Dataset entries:
******************************
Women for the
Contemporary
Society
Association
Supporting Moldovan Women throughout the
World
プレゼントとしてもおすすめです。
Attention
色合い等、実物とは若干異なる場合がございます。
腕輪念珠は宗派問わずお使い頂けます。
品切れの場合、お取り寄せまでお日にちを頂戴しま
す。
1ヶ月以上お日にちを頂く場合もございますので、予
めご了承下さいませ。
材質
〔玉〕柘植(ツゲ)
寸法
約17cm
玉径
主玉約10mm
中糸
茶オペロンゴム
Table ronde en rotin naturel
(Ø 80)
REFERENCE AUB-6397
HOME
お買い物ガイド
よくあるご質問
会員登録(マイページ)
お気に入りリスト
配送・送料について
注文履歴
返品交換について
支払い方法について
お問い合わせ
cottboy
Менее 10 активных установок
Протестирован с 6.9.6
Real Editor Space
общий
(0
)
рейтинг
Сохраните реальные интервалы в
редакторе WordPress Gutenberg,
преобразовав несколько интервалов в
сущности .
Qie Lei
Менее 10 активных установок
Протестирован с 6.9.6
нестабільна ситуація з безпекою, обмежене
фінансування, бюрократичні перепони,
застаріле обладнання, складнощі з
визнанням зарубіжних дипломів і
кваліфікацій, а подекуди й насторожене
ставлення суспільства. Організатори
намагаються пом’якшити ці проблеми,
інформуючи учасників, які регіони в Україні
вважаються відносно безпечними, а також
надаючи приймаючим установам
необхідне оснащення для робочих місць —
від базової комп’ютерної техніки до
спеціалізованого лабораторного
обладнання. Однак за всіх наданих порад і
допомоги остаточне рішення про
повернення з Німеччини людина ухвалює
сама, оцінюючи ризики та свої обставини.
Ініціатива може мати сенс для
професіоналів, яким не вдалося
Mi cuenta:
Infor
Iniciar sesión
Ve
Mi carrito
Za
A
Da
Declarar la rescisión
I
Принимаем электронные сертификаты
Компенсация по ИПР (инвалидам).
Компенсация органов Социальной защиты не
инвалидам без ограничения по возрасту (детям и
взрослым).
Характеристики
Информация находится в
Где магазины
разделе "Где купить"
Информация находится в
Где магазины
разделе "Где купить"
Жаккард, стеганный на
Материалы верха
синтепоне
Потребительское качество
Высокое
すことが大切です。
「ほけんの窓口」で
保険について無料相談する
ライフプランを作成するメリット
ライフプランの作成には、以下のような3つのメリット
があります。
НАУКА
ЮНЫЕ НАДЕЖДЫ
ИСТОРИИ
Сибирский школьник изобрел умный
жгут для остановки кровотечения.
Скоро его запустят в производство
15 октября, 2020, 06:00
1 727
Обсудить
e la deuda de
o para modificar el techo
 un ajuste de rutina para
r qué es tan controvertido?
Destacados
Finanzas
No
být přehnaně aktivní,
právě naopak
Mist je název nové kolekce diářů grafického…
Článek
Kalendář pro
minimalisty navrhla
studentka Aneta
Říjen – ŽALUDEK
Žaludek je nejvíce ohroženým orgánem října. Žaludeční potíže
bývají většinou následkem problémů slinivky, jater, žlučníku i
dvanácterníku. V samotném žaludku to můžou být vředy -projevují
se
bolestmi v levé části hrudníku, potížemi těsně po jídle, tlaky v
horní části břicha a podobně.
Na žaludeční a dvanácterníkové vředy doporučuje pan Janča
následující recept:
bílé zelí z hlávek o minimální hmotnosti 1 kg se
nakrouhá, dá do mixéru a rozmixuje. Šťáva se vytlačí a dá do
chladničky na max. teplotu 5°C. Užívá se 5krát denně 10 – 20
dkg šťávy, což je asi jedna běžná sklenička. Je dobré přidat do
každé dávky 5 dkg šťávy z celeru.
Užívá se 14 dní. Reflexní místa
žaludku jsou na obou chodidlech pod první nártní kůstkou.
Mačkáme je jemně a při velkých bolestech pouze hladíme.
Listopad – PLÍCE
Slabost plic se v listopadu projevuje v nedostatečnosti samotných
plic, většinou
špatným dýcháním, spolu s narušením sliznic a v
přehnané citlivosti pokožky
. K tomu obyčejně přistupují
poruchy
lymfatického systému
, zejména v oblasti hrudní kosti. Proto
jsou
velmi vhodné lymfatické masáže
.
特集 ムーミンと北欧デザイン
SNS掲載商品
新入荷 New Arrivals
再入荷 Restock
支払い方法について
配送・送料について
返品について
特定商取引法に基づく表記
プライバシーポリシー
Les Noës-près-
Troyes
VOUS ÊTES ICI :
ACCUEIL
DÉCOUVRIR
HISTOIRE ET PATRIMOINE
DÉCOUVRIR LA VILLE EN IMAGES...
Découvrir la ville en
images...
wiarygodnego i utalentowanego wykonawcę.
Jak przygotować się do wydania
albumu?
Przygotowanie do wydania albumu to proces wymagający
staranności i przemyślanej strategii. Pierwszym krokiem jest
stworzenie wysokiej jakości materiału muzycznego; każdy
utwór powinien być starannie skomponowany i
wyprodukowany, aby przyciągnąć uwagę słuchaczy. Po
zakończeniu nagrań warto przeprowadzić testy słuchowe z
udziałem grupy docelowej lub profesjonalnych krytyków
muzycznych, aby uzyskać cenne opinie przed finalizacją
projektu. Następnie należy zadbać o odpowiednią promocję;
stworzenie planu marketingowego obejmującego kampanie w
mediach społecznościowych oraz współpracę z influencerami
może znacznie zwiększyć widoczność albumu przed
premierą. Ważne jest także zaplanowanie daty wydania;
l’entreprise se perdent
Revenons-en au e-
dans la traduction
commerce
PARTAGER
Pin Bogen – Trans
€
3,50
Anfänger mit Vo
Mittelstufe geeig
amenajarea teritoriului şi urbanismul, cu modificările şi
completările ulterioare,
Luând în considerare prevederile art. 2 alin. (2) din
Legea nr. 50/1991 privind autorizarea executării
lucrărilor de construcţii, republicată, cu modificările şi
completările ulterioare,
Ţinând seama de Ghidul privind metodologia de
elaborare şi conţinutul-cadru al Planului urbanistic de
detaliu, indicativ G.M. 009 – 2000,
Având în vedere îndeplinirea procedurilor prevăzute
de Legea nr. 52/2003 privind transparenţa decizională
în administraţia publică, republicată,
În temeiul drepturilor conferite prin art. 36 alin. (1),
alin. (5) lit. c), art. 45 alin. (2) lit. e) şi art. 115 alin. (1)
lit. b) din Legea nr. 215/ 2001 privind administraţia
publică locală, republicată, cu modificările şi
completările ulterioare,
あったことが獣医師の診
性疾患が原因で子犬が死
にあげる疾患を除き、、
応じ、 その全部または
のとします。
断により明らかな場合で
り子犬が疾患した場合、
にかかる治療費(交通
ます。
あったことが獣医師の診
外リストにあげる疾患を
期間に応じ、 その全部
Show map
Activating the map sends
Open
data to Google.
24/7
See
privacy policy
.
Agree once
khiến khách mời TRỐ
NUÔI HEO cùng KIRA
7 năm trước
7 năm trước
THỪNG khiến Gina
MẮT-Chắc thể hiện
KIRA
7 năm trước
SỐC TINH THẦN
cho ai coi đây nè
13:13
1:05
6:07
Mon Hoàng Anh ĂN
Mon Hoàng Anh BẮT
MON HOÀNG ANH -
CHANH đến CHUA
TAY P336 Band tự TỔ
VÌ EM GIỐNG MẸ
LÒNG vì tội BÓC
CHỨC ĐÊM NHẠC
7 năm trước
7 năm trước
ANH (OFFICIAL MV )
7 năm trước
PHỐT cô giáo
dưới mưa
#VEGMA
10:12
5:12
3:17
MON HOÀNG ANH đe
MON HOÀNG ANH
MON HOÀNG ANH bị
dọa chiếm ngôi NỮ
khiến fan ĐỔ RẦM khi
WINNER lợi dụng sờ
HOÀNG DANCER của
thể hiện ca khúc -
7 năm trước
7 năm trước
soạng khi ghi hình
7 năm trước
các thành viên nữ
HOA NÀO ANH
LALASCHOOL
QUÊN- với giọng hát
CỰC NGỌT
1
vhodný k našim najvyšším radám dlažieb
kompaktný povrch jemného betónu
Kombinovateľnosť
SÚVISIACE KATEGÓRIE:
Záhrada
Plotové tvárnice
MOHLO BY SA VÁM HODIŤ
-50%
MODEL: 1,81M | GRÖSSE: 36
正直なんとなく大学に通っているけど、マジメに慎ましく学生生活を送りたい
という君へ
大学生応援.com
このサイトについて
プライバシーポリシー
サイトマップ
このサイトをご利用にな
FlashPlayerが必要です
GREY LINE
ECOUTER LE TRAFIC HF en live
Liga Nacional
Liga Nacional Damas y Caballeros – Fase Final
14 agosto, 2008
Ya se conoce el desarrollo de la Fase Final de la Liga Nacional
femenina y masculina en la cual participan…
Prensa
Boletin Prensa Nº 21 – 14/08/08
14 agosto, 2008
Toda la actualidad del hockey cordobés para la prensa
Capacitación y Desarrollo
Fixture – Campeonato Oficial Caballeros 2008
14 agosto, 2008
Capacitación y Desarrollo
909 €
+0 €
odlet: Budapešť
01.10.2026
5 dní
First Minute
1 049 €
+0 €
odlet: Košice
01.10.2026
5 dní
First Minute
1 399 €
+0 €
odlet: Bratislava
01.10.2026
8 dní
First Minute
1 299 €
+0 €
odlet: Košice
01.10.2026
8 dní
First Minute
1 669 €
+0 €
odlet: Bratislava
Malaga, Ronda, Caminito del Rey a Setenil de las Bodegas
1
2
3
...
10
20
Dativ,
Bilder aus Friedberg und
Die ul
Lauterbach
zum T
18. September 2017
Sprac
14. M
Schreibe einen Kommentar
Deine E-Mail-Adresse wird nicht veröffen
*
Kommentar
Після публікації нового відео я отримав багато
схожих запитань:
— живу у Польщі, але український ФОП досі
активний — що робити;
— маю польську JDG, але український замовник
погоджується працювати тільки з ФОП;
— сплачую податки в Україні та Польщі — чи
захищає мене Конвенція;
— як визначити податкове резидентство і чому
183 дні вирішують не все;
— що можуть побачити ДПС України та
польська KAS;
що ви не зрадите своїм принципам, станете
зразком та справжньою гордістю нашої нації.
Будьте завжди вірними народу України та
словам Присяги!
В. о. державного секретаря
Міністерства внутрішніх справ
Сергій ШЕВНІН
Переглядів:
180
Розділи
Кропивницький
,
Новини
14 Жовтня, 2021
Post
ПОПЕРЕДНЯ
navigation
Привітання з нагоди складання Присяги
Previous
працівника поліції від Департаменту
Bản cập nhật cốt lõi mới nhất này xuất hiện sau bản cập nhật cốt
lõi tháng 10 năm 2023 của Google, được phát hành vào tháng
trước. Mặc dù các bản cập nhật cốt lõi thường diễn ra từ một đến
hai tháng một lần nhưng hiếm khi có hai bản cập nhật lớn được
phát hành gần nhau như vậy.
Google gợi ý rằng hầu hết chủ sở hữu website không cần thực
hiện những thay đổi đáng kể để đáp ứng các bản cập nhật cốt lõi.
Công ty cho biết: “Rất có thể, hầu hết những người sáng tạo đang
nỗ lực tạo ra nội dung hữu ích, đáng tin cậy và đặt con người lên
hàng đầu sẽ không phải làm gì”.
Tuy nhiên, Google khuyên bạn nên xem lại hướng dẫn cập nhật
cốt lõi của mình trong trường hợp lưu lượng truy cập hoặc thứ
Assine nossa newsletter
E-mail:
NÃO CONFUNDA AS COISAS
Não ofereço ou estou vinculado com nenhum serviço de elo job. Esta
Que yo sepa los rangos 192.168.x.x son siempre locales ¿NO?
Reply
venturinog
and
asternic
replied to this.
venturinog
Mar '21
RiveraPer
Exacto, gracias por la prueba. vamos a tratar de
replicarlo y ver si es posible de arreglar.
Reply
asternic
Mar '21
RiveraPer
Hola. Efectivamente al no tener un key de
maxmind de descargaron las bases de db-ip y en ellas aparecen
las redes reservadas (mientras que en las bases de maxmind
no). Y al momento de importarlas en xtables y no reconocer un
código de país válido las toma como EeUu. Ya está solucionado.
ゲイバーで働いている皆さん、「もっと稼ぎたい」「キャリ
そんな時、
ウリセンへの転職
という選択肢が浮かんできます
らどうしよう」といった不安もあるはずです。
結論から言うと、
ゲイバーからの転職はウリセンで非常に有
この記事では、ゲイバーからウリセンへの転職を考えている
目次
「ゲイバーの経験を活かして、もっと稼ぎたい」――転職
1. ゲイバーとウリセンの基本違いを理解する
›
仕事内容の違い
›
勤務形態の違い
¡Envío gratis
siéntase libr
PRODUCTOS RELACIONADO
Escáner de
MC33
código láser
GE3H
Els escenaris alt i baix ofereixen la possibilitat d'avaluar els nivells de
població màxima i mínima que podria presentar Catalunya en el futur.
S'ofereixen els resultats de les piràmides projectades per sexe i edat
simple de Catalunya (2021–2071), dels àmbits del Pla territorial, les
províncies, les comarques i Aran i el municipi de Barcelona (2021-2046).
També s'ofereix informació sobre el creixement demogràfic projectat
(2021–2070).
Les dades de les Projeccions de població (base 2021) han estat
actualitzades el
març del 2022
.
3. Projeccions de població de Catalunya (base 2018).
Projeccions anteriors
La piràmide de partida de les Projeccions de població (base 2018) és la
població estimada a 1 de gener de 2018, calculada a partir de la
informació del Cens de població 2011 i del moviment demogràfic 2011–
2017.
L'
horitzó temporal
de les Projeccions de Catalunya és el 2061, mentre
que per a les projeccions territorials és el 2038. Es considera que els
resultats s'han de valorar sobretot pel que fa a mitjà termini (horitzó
******************************
# Your objective
Copy the records from their first line through the line containing "визнанням зарубіжних дипломів і", changing each "Протестирован" to "Проверен" and keeping everything else unchanged.

# The completed task
Women for the
Contemporary
Society
Association
Supporting Moldovan Women throughout the
World
プレゼントとしてもおすすめです。
Attention
色合い等、実物とは若干異なる場合がございます。
腕輪念珠は宗派問わずお使い頂けます。
品切れの場合、お取り寄せまでお日にちを頂戴しま
す。
1ヶ月以上お日にちを頂く場合もございますので、予
めご了承下さいませ。
材質
〔玉〕柘植(ツゲ)
寸法
約17cm
玉径
主玉約10mm
中糸
茶オペロンゴム
Table ronde en rotin naturel
(Ø 80)
REFERENCE AUB-6397
HOME
お買い物ガイド
よくあるご質問
会員登録(マイページ)
お気に入りリスト
配送・送料について
注文履歴
返品交換について
支払い方法について
お問い合わせ
cottboy
Менее 10 активных установок
Проверен с 6.9.6
Real Editor Space
общий
(0
)
рейтинг
Сохраните реальные интервалы в
редакторе WordPress Gutenberg,
преобразовав несколько интервалов в
сущности .
Qie Lei
Менее 10 активных установок
Проверен с 6.9.6
нестабільна ситуація з безпекою, обмежене
фінансування, бюрократичні перепони,
застаріле обладнання, складнощі з
визнанням зарубіжних дипломів і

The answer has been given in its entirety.